Mesquite Furniture Characteristics

Mesquite is durable and is not known to split, warp or buckle as the wood settles or shifts. This indicates its strength, ability to handle expansion and contraction and its long-term wear properties. It handles moisture and weight well. It has a broad range of graining and colors. In fact, its graining is exotic and unpredictable, making it a must for many table tops and flooring applications. Mesquite's surface defects are seen as great characteristics, something to be treasured and certainly appropriate in the rustic furniture that usually is made from it. Often found in short, shrub heights, many woodworkers don't bother considering mesquite, believing that the proper lengths aren't available for furniture.
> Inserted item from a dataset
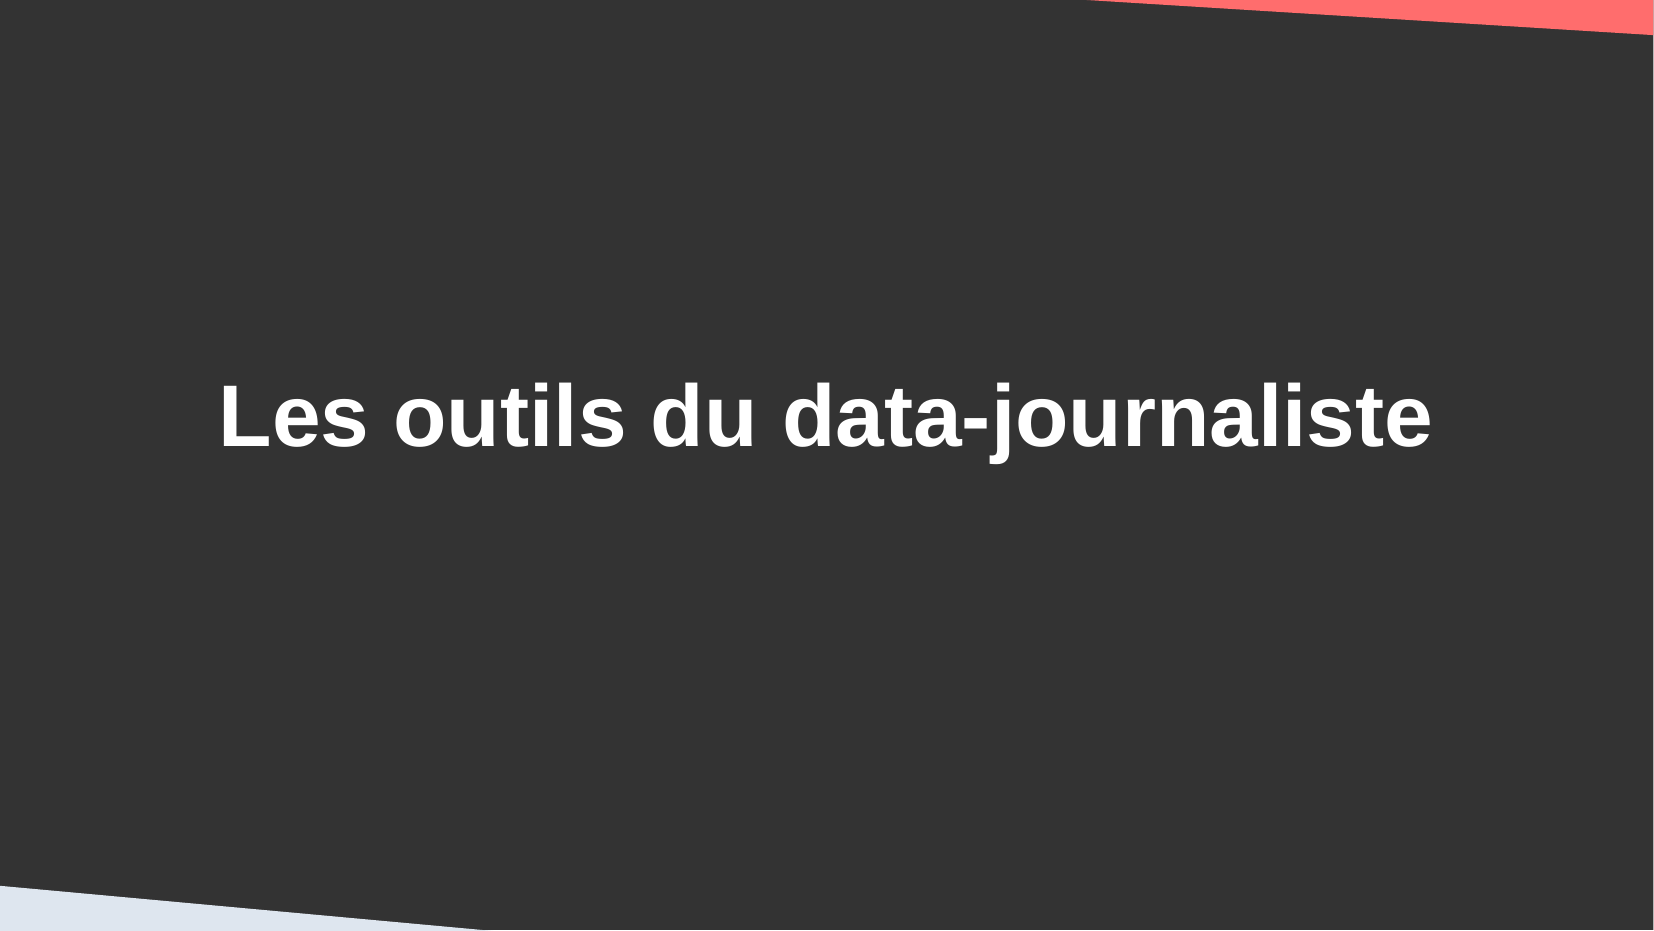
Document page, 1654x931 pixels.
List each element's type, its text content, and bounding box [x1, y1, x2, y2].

title Les outils du data-journaliste [31, 367, 1622, 466]
text_box [1086, 0, 1654, 36]
text_box [0, 885, 494, 931]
Actually, mesquite trees can grow as high as 20 to 30 feet. These lengths serve furniture making quite well.

Carving Traditional Furniture

Due to its rough texture and defects, mesquite does not necessarily lend itself to a traditional furniture style. Most mesquite furniture makers tend toward rustic and practical designs when using mesquite. But not Leslie Mizell, a furniture maker using mesquite in unusual ways. Her traditional Chippendale chair, cut and carved out of mesquite, tells a different story about this amazing hardwood. Her work shows that mesquite wood handles carving and sanding very well. An article she wrote about her experiences with mesquite can be found in a book called "Wood," published by Tauton Press in 1985.

Finding Mesquite For Furniture

Mesquite is milled in Arizona, New Mexico, Texas and Mexico. Because of its weight, mesquite is not shipped elsewhere for milling or processing because of the expense. This is why it can be difficult for some furniture makers to find it. Mesquite is also being produced as veneers, which are much less expensive to ship. Mesquite typically weighs around 4 to 5 pounds per board foot.